I really want to write a longer piece on this, but I don't know when I'll have the time. Philosophically, I am an anarchist: I believe that the existence of government is inherently unjustifiable and contrary to human rights. Practically, I'm a minarchist, because you have to work within the world of the possible, and that is, to a large degree, what's possible now; it doesn't look like we're going to get rid of governments any time soon, so we might as well make them as small and as good as possible.
Government is force, by its very nature; if it did not use force it would not be what we call a government. Accepting the existence of government means accepting the use of force as a way of dealing with issues, which I thought we were generally against. I do agree that sometimes it's difficult to solve issues any other way, but that doesn't make government
good, it makes it dangerously seductive, because when all you have is a hammer, etc. And when you look at the history of how governments actually behave, I am skeptical of the idea that they solve any problems than they cause.
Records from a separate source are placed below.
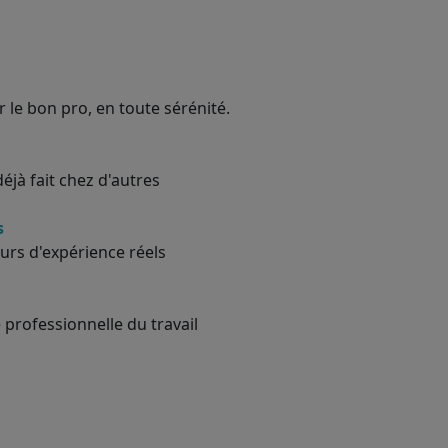
 le bon pro, en toute sérénité.
éjà fait chez d'autres
s
urs d'expérience réels
 professionnelle du travail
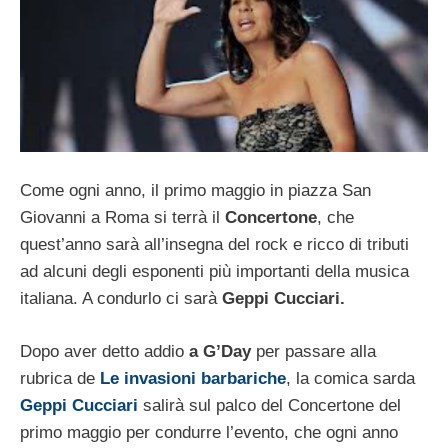
Come ogni anno, il primo maggio in piazza San
Giovanni a Roma si terrà il
Concertone
, che
quest’anno sarà all’insegna del rock e ricco di tributi
ad alcuni degli esponenti più importanti della musica
italiana. A condurlo ci sarà
Geppi Cucciari.
Dopo aver detto addio
a G’Day
per passare alla
rubrica de
Le invasioni barbariche
, la comica sarda
Geppi Cucciari
salirà sul palco del Concertone del
primo maggio per condurre l’evento, che ogni anno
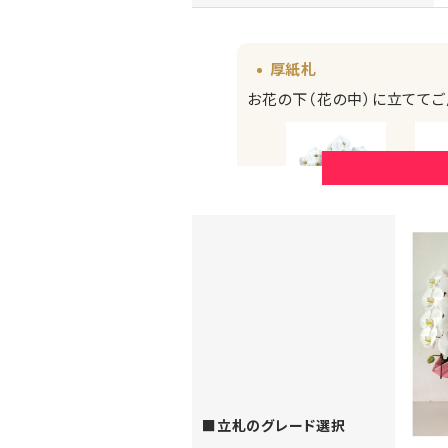
厚紙札
お花の下（花の中）に立ててご
厚紙札
（正面からみたイメージ）
（横から
お花の上に立てる木彫ボ
商品によってお選びいただけ
います。
■立札のグレード選択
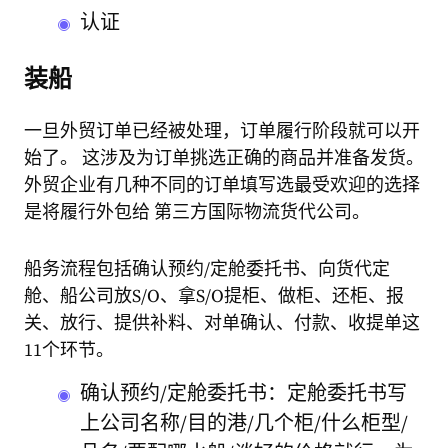
认证
装船
一旦外贸订单已经被处理，订单履行阶段就可以开
始了。 这涉及为订单挑选正确的商品并准备发货。
外贸企业有几种不同的订单填写选最受欢迎的选择
是将履行外包给 第三方国际物流货代公司。
船务流程包括确认预约/定舱委托书、向货代定
舱、船公司放S/O、拿S/O提柜、做柜、还柜、报
关、放行、提供补料、对单确认、付款、收提单这
11个环节。
确认预约/定舱委托书：定舱委托书写
上公司名称/目的港/几个柜/什么柜型/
I do want to pick a nit with something, though -
Warren wrote:Because whoever controls the biggest and most guns is the government even if you chose to call it something else.
Not really, because a government asserts a monopoly on the use of force in (usually) a geographically distinct area, while a Hypothetical Most-Heavily-Armed Group doesn't necessarily do so. To use an example, a government pretty much always asserts that it
could legitimately make you get a license for your dog, even if it doesn't currently require dog licenses, but a HMHAG doesn't necessarily make any such assertion.